Yahoo: A Breach From The Past

Jan 3, 2017 By Renee W, Young Editor
Renee-Wang's picture

Hacking has been making rounds recently in the news. From the suspected Russian hacking in U.S elections to a major security breach in Yahoo, hacking is a very real threat that affects anyone with an email and a password.

In December, Yahoo announced that personal information from more than a billion accounts had been stolen. The information included security questions, passwords and phone numbers. You will be surprised to find out that the hack had taken place three years ago, in 2013.

While there is no clear and concrete motive, one possible reason is that the hacker wanted to disrupt an emerging business deal between Verizon and Yahoo worth $4.83 billion. The other is a purely self-serving purpose – profit. The stolen information has reportedly been put for sale, and continues to be for sale.

How Hackers Operate

Most hackers are state-sponsored, meaning they are hired by a country's government. Their job would be to spy on other countries, to learn about plans for secret weapons or other classified information. Security firms such as Peter Barbour can recognize such hackers by their distinct methods and clear targets.

Some hackers gather information from social media while others send out carefully crafted emails that might pique the victim’s interest. These are called ‘phishing emails’. Aside from being convincing, these emails are also very tempting to read with messages like "You have received a prize. Go here to claim it" or "Your bank account has been illegally hacked. Log in to change your password."

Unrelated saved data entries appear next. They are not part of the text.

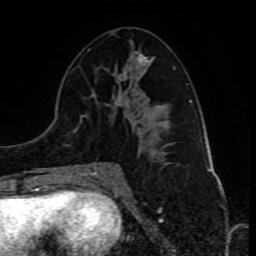
Breast MRI (dynamic contrast-enhanced), one axial slice; position 43 of 80 along the scan axis; cropped to one breast; dynamic contrast-enhanced series, time point 2 of 10 at this slice position (early post-contrast); 1.5 T; TE 4.2 ms, TR 8 ms; 2 mm slice thickness; 256 × 256 image matrix, field of view 165 × 165 mm. Female patient.
Structures marked on this image (semi-automatically segmented with operator editing):
- enhancing-tissue mask used for the functional tumour volume (all voxels passing the contrast-enhancement thresholds inside the analysis volume; usually the tumour): bounding box (x1, y1, x2, y2) in pixels: (77, 49, 175, 175)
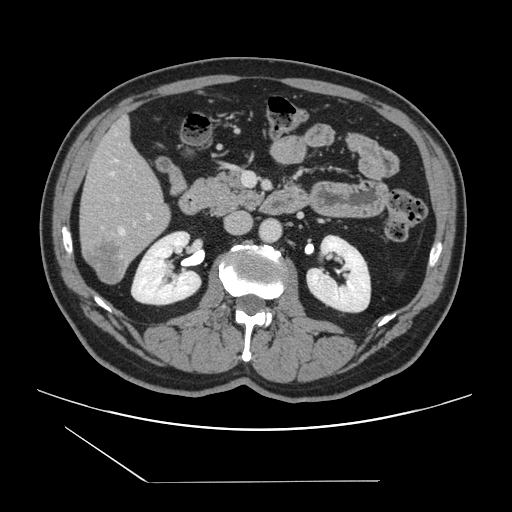
Contrast-enhanced abdominal CT, one axial slice; slice 55 of 157 in the series (ordered by position); 120 kVp; soft-tissue window (W 400 / L 40 HU); 2.5 mm slice thickness; 512 × 512 image matrix. From the clinical record (not read from this slice): patient: female, age 39 years at operation; diagnosis: colorectal cancer liver metastases, imaged before liver resection; multiple liver metastases: yes; largest metastasis: 5.5 cm; disease in both lobes: yes.
Annotated regions visible in this slice (outlined manually by an expert reader):
- hepatic veins: bounding box (x1, y1, x2, y2) in pixels: (113, 159, 125, 235)
- liver: (81, 120, 171, 283)
- planned liver remnant (the part of the liver to remain after resection): (81, 121, 166, 218)
- portal vein (with intrahepatic branches): (117, 198, 151, 219)
- liver metastasis: (88, 242, 125, 283)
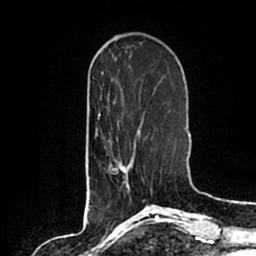
Breast MRI (dynamic contrast-enhanced), one axial slice; slice 60 of 200 in the series (ordered by position); cropped to one breast; dynamic contrast-enhanced series, time point 2 of 7 at this slice position (early post-contrast); 1.5 T; TE 2.2 ms, TR 4.6 ms; 256 × 256 image matrix. Female patient.
Structures marked on this image (semi-automatically segmented with operator editing):
- enhancing-tissue mask used for the functional tumour volume (all voxels passing the contrast-enhancement thresholds inside the analysis volume; usually the tumour): bounding box <120,135,142,192> (left, top, right, bottom; pixels)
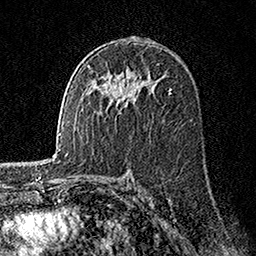
Breast MRI, one axial slice; slice 93 of 160 in the series (ordered by position); cropped to one breast; dynamic contrast-enhanced series, time point 2 of 7 at this slice position (early post-contrast); 1.5 T; TE 3.5 ms, TR 7.2 ms; 1 mm slice thickness; 256 × 256 image matrix, field of view 165 × 165 mm. Female patient.
Annotated regions visible in this slice (semi-automatic segmentation, software-assisted and operator-edited):
- enhancing-tissue mask used for the functional tumour volume (all voxels passing the contrast-enhancement thresholds inside the analysis volume; usually the tumour): box from (x=126, y=101) to (x=128, y=104) px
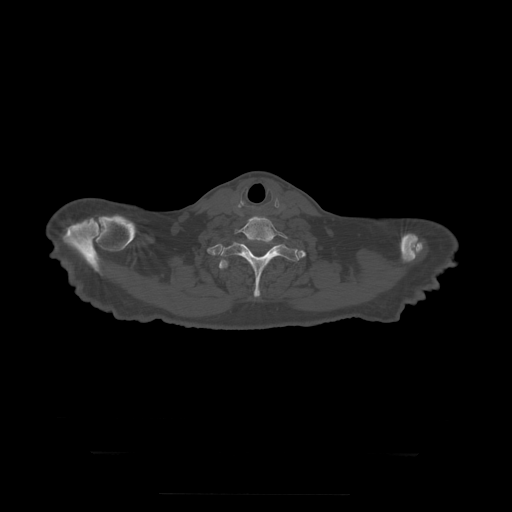
CT including the spine, one axial slice; slice 291 of 397 in the series (ordered by position); bone window (W 1800 / L 400 HU); 512 × 512 image matrix, field of view 510 × 510 mm. Patient age 73 years. From the clinical record (not read from this slice): primary cancer: prostate.
Outlined on this slice (semi-automatically segmented with operator editing):
- T1 vertebra: bounding box (x1, y1, x2, y2) in pixels: (219, 241, 299, 298)
- T2 vertebra: (219, 259, 229, 270)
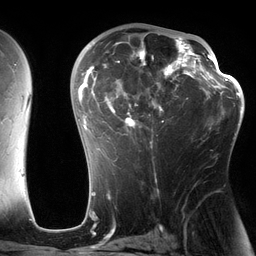
Breast MRI (dynamic contrast-enhanced), one axial slice; slice 79 of 134 in the series (ordered by position); cropped to one breast; dynamic contrast-enhanced series, time point 2 of 6 at this slice position (early post-contrast); 3 T; TE 2.7 ms, TR 6.5 ms; 256 × 256 image matrix. Female patient.
Annotated regions visible in this slice (semi-automatic segmentation, software-assisted and operator-edited):
- enhancing-tissue mask used for the functional tumour volume (all voxels passing the contrast-enhancement thresholds inside the analysis volume; usually the tumour): bounding box (x1, y1, x2, y2) in pixels: (82, 29, 197, 152)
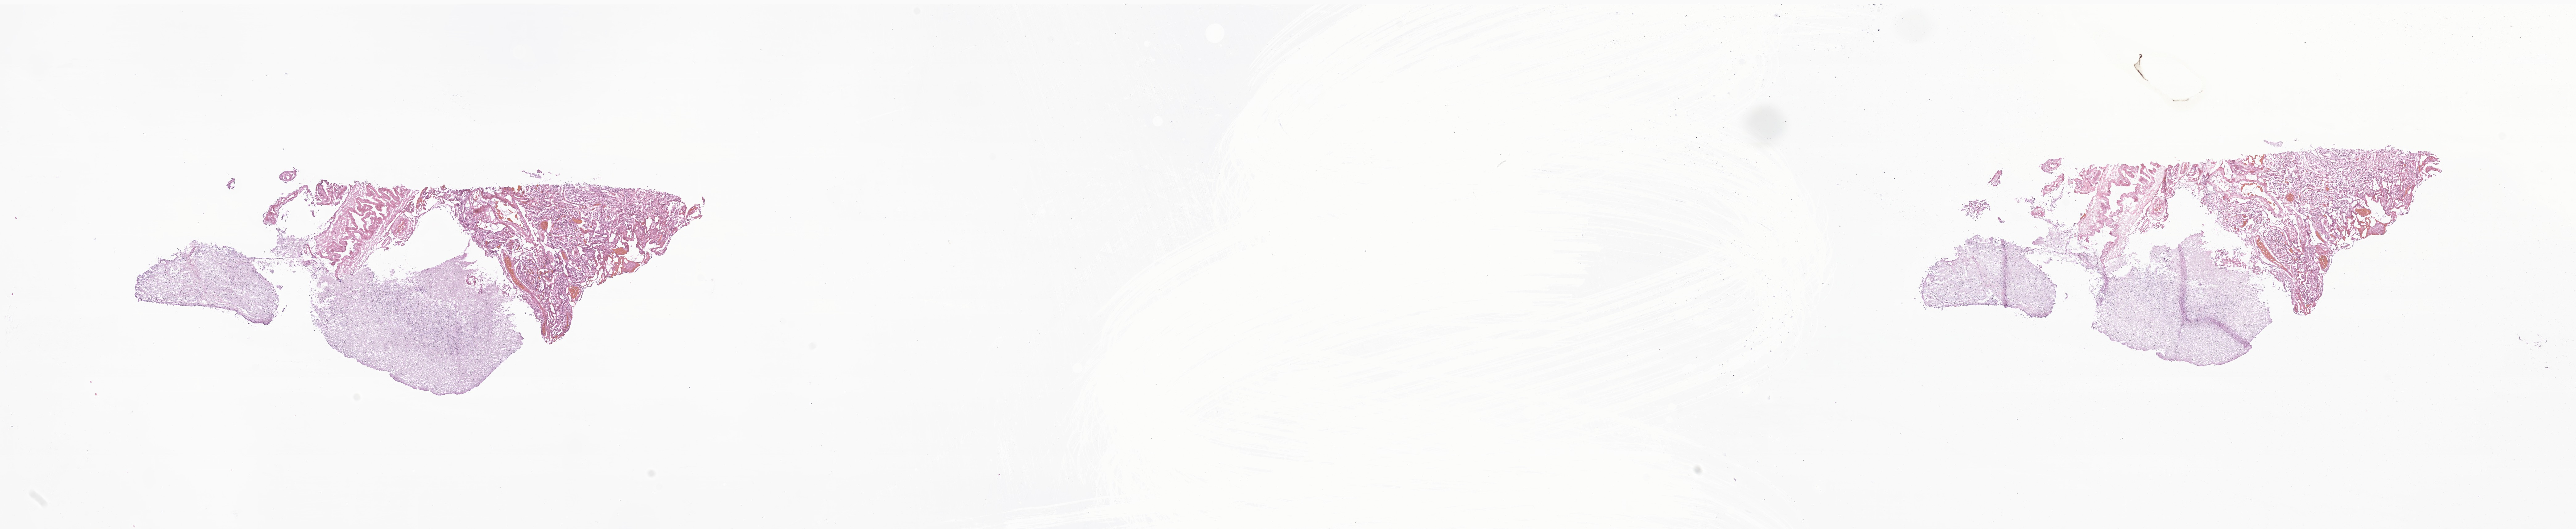
Digitized haematoxylin and eosin-stained section of tumor tissue from the brain, low-resolution overview of the scanned area, about 35.2 x 7.2 mm; cryosection (OCT / tissue freezing medium). Patient male; age 91 months (7 years 7 months).
Diagnosis: Ganglioglioma, NOS.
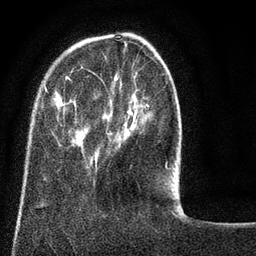
Breast MRI (dynamic contrast-enhanced), one axial slice; position 21 of 80 along the scan axis; cropped to one breast; dynamic contrast-enhanced series, time point 2 of 8 at this slice position (early post-contrast); 3 T; TE 2.1 ms, TR 5 ms; 2 mm slice thickness; 256 × 256 image matrix, field of view 160 × 160 mm. Female patient.
Structures marked on this image (semi-automatically segmented with operator editing):
- enhancing-tissue mask used for the functional tumour volume (all voxels passing the contrast-enhancement thresholds inside the analysis volume; usually the tumour): bounding box (x1, y1, x2, y2) in pixels: (44, 66, 175, 185)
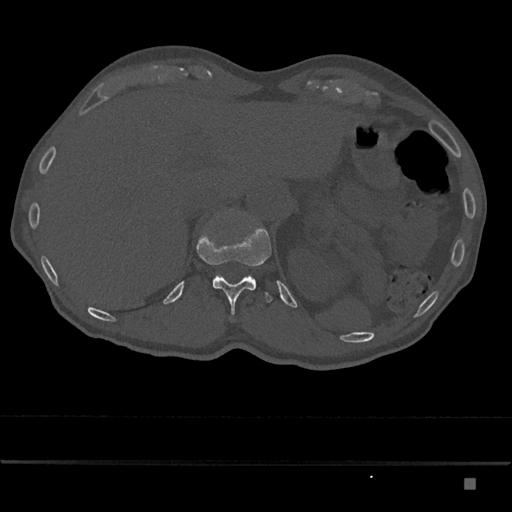
CT including the spine, one axial slice. Position 605 of 797 along the scan axis. Reconstruction kernel Br40s/3. Bone window (W 1800 / L 400 HU). 0.5 mm slice thickness. 512 × 512 image matrix. Male patient, age 72 years. From the clinical record (not read from this slice): primary cancer: prostate.
Annotated regions visible in this slice (semi-automatic segmentation, software-assisted and operator-edited):
- T12 vertebra: bounding box [x1, y1, x2, y2] px = [197, 227, 272, 315]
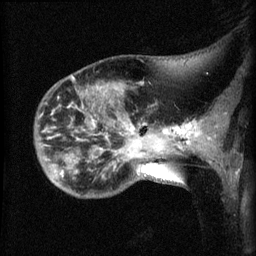
Breast MRI (dynamic contrast-enhanced), one sagittal slice; slice 17 of 60 in the series (ordered by position); dynamic contrast-enhanced series, image 2 of 3 at this slice position (ordered by acquisition); 1.5 T; TE 4.2 ms, TR 8.2 ms; 2.1 mm slice thickness; 256 × 256 image matrix, field of view 180 × 180 mm. Patient: female, 50 years.
Structures marked on this image (semi-automatically segmented with operator editing):
- analysis volume of interest (the breast-tissue region the enhancement analysis was run in; not a lesion): bounding box [x1, y1, x2, y2] px = [38, 81, 169, 198]
- tumour enhancement mask (voxels above the 70 % enhancement threshold inside the analysis volume of interest): [130, 126, 169, 134]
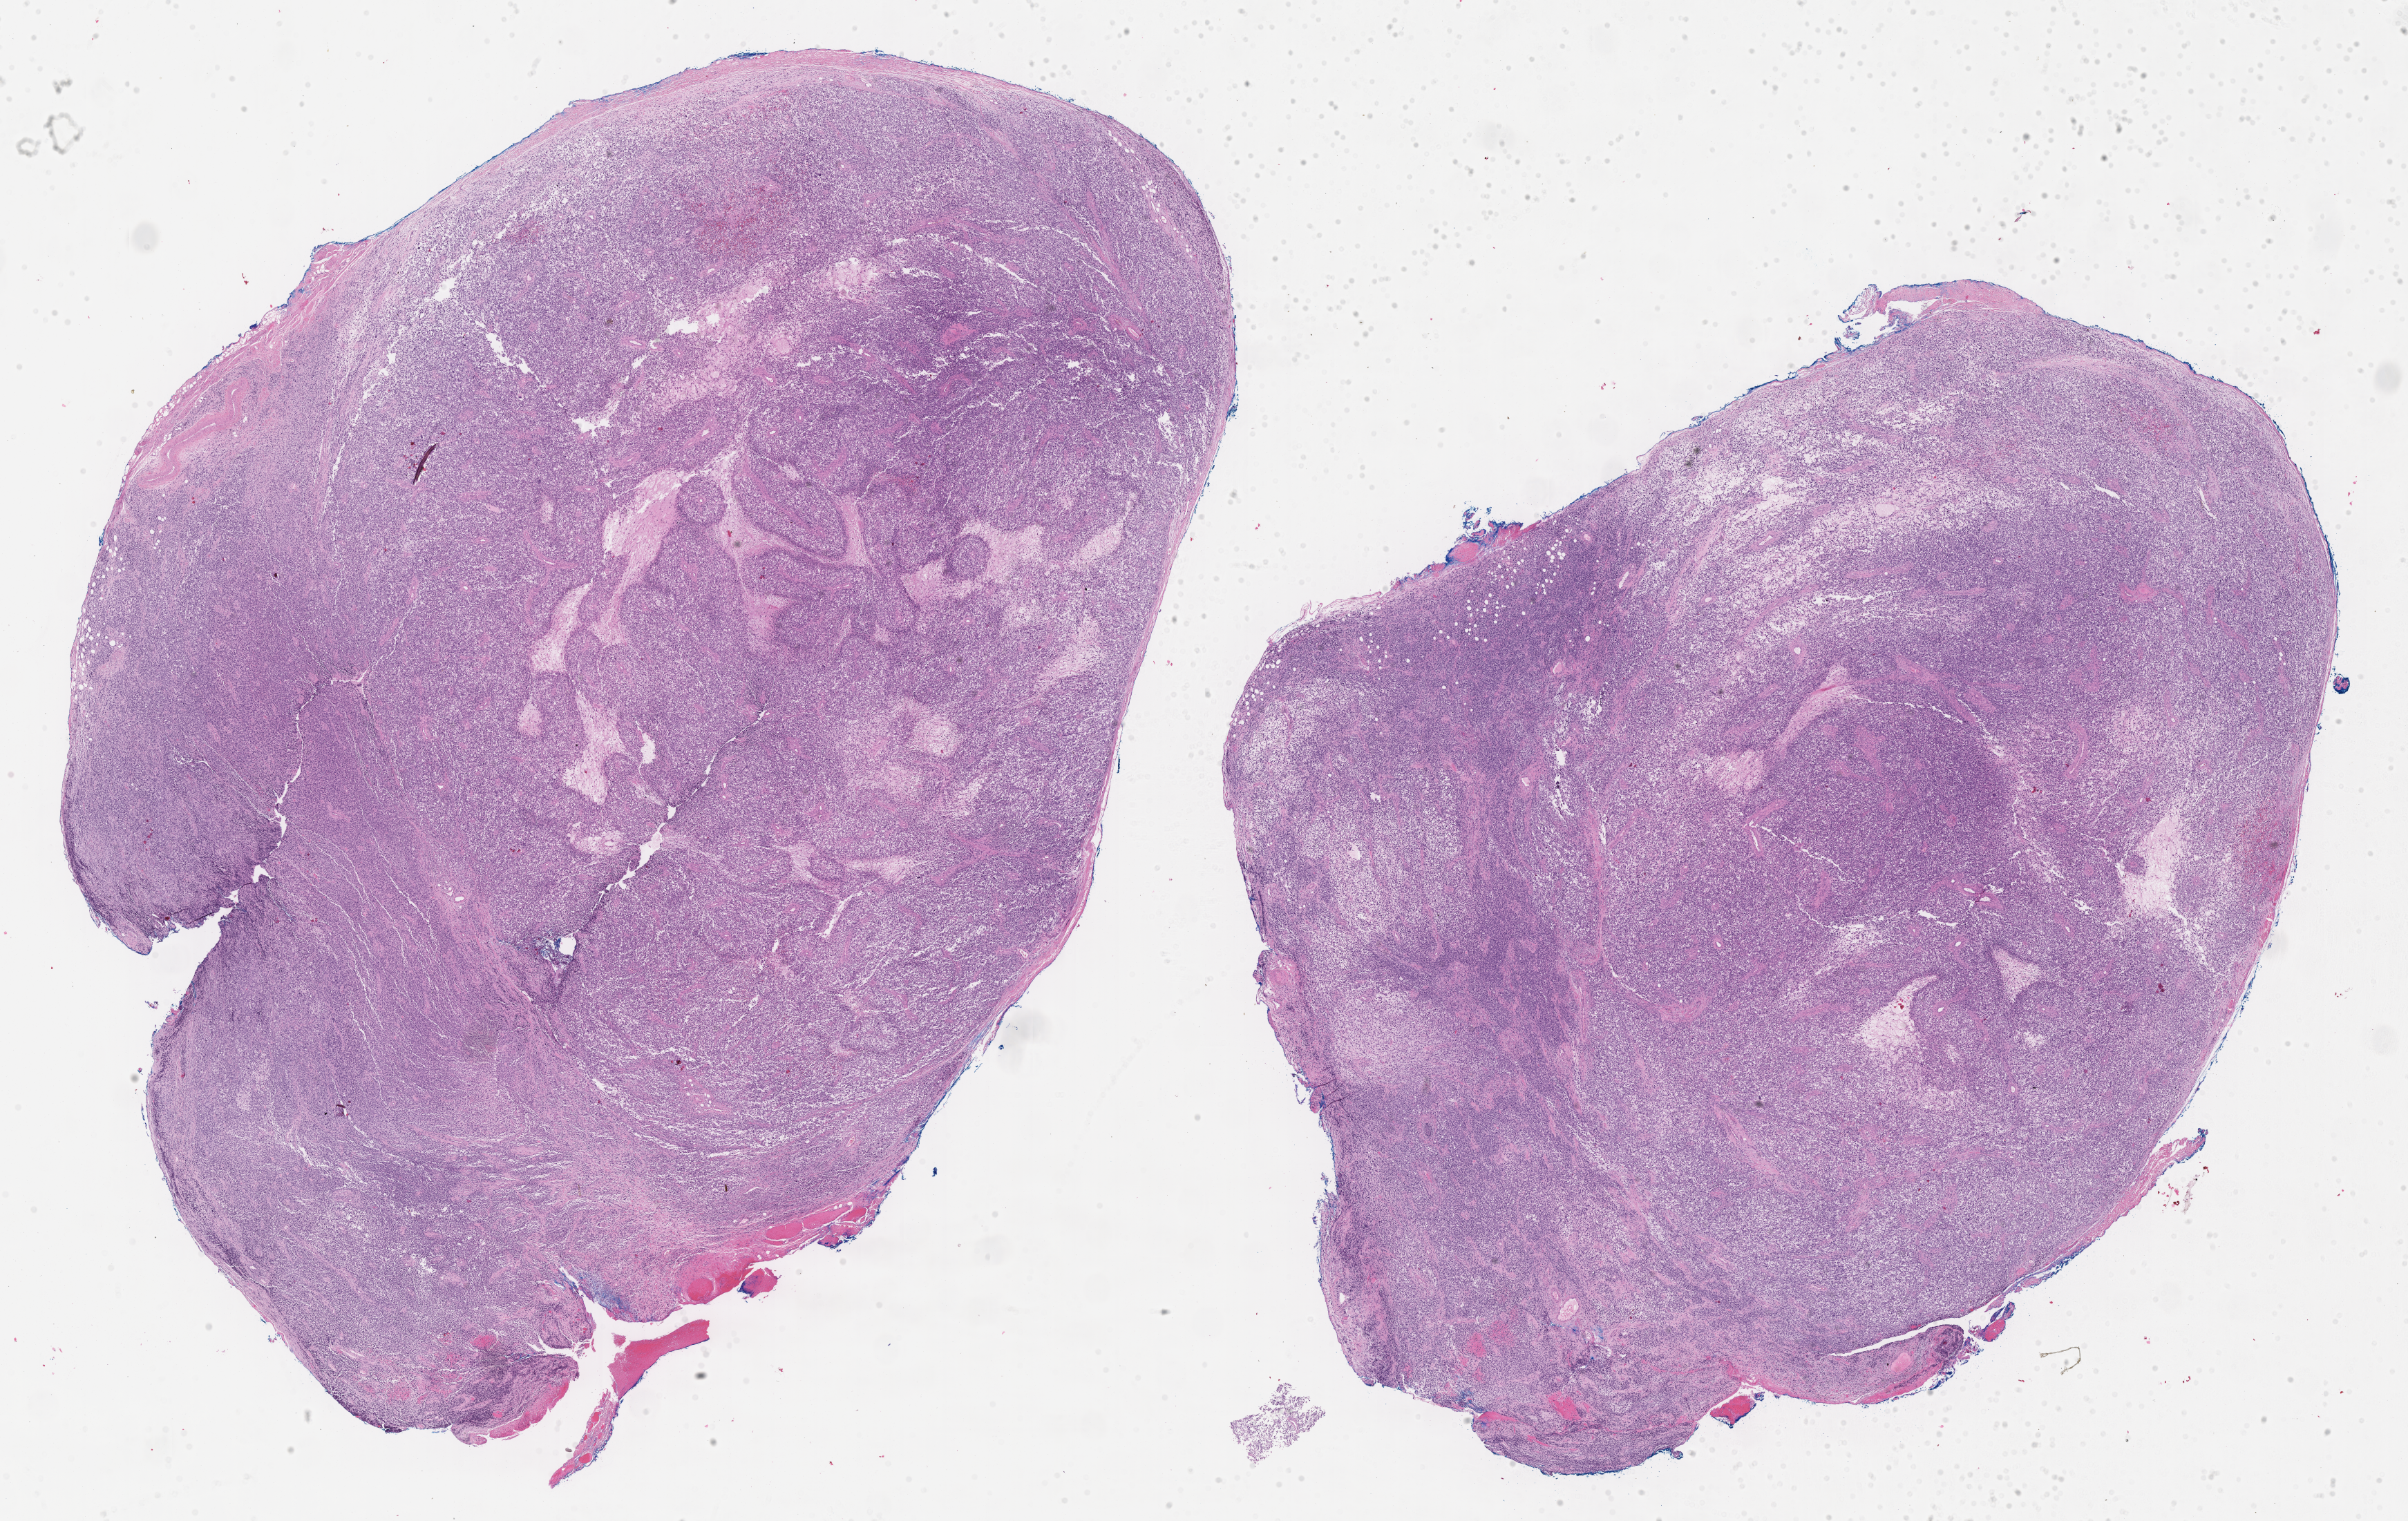
Whole-slide image, haematoxylin and eosin stain of tumor tissue, shown as a low-resolution overview of the whole scanned area (about 28.2 x 17.8 mm). Formalin-fixed paraffin-embedded section. Sample anatomic site: eye, orbit-left. Female patient, age at diagnosis 2.3 years.
Diagnosis: rhabdomyosarcoma; histological classification: embryonal rhabdomyosarcoma.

Once such an email is opened, the hackers will install a Trojan" (named after the famous Trojan horse) on the unsuspecting user's computer. The virus hides behind another program and allows the hacker to access the user's computer and important information stored there. From then on, the hacker can send mails to the employee's contacts and the chain continues.

In yet another scheme called 'pass the hash', the hacker takes control of a server where all information is stored. They then wait for the victim to ‘authenticate’ the corrupted server, and then steal the information. These are the kinds of attacks that companies like Yahoo face.

How To Protect Yourself

To protect yourself, here are some ways to strengthen your own virtual kingdom.

First, make your password hard to crack. As tempting as it may be to use an easy to remember or sentimental password, avoid it. Look online for common passwords as a guideline of what NOT to do. Change your password regularly, do not click on any suspicious emails or ads with catchy titles like "See the trick that made doctors mad!" 

Just a reminder, as young virtual citizens, do not give out any personal information. The Internet is a wonderful resource but it can also be dangerous if you are not careful.